When asylum applicants are granted relief, they are permitted to remain in the U.S. Asylum relief may also be granted to an applicant’s spouse and children who are in the U.S. and were included in the approved application. In time, asylees may apply for lawful permanent residence and, eventually, citizenship. In many cases, asylum applicants are eligible for work authorization 180 days after they file their asylum application.
An affirmative asylum application is one that an alien, who is not in removal proceedings, files with U.S. Citizenship and Immigration Services (USCIS), a component of DHS. A defensive asylum application is one a respondent files while already in removal proceedings.
Withholding of Removal
Withholding of removal is granted to qualified applicants who have established that it is more likely than not that their life or freedom would be threatened on account of their race, religion, nationality, membership in a particular social group, or political opinion in the proposed country of removal.
An order granting withholding of removal prohibits an alien’s removal to the country where his or her life or freedom would be threatened, but allows possible removal to a third country where the alien’s life or freedom would not be threatened.
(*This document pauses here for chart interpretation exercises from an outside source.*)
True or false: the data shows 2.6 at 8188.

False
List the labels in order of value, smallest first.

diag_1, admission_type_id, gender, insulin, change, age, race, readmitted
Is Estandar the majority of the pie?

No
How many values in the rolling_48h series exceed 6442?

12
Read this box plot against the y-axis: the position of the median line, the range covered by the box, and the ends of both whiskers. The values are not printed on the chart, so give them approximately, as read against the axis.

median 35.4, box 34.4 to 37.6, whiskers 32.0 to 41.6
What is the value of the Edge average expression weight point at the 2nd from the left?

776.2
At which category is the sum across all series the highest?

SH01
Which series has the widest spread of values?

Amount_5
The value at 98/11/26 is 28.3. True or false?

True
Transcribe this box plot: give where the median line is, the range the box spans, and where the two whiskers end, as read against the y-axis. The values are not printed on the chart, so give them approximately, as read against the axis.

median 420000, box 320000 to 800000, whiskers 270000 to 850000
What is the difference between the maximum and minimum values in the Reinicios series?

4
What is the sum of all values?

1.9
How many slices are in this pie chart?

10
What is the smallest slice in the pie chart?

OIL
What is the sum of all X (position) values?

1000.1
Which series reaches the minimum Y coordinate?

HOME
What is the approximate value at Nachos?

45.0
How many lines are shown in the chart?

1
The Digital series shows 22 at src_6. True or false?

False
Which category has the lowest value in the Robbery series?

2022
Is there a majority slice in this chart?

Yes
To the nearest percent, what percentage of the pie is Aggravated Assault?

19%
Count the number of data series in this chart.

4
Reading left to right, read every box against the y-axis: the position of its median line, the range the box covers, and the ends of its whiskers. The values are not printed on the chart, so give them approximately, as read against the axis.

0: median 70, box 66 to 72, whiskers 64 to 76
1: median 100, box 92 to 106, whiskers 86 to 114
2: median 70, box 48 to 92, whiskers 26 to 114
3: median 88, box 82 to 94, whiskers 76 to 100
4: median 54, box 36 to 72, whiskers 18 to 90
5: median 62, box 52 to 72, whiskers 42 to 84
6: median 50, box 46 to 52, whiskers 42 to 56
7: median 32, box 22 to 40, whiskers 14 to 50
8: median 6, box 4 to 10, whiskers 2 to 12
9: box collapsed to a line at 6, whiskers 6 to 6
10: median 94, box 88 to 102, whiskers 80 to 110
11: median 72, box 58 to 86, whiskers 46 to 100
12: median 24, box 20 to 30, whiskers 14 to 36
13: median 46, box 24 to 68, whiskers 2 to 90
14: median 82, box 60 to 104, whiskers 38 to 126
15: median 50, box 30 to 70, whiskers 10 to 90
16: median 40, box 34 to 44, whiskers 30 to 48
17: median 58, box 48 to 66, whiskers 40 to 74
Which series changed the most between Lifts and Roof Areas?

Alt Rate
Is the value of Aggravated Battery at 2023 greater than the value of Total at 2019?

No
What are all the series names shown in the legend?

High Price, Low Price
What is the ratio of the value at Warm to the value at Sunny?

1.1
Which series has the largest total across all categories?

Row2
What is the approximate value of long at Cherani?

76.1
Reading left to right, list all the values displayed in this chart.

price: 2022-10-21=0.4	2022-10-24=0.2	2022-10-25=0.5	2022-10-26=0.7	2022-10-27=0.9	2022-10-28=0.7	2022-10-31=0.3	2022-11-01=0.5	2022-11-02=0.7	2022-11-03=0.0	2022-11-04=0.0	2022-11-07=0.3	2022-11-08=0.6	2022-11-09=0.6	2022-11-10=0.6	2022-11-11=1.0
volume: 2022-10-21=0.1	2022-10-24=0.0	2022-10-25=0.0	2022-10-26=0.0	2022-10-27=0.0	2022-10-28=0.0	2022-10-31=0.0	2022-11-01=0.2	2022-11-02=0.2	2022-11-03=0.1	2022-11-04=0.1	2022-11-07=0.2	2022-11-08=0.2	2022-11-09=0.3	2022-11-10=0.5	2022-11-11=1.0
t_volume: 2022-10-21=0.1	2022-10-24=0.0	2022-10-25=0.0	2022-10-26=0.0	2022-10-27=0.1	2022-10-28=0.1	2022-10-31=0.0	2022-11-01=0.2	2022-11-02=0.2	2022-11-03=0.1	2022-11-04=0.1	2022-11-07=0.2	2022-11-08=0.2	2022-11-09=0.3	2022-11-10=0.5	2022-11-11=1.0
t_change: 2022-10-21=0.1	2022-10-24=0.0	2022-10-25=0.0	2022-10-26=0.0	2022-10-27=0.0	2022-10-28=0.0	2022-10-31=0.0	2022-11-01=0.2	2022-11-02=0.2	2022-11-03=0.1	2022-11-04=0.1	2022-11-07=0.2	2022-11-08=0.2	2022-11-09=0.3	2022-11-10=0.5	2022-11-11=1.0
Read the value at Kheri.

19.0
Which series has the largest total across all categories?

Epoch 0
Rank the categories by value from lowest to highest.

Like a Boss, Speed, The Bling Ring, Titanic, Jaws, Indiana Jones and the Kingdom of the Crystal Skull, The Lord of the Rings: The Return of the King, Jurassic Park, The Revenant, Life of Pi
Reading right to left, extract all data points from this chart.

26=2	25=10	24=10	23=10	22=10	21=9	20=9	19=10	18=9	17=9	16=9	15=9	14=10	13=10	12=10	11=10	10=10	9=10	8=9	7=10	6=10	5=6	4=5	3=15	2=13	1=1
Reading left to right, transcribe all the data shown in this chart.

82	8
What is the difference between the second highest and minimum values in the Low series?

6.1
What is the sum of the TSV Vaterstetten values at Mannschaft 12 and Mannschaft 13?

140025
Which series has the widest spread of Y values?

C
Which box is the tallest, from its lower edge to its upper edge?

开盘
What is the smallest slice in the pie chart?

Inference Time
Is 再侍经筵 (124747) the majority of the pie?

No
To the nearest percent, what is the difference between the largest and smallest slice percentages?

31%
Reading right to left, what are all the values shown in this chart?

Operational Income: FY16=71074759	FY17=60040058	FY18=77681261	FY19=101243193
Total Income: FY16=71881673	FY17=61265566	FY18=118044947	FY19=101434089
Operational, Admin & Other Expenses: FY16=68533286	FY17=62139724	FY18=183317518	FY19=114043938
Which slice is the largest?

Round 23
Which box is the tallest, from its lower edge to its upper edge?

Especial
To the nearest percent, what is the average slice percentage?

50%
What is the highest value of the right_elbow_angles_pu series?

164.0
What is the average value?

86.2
Withholding of removal pertains solely to the applicant and, therefore, eligible family members must file their own individual applications for withholding of removal. This form of relief cannot lead to lawful permanent residence status or citizenship. A grant of withholding of removal does not entitle a respondent to a grant of work authorization. Convention Against Torture (CAT) CAT protections relate to the obligations of the U.S. under Article 3 of the United Nations
Convention Against Torture
This is an international treaty provision designed to protect individuals from being returned to countries where it is more likely than not that they would face torture inflicted by, at the instigation of, or with the consent or acquiescence of a person acting in an official capacity, such as a public official. In accordance with CAT, certain respondents may qualify to have their removal withheld or deferred. Protection under CAT is not relief from removal.
Cancellation of Removal
Cancellation of removal is a form of discretionary relief that is available to both certain legal permanent residents (LPRs) and non-LPRs, each with differing requirements:
• A respondent who is an LPR must have resided continuously in the U.S. for at least seven years, including at least five years as an LPR, and not been convicted of an aggravated felony. After establishing these requirements, an LPR respondent must also demonstrate that he or she warrants a favorable exercise of the court’s discretion.
• A respondent who is a non-LPR must have resided continuously in the U.S. for at least 10 years immediately preceding the cancellation application, be of good moral character during that time period, not have been convicted of certain criminal offenses, have a qualifying relative who is a U.S. citizen or LPR, and establish that the qualifying relative will suffer exceptional and extremely unusual hardship if the respondent is removed. After establishing these requirements, a non-LPR respondent must also demonstrate that he or she warrants a favorable exercise of the court’s discretion.
The law caps the number of cancellation of removal applications that may be granted to non-LPRs each year. This can cause delays in the issuance of the immigration judge’s decision following the final hearing.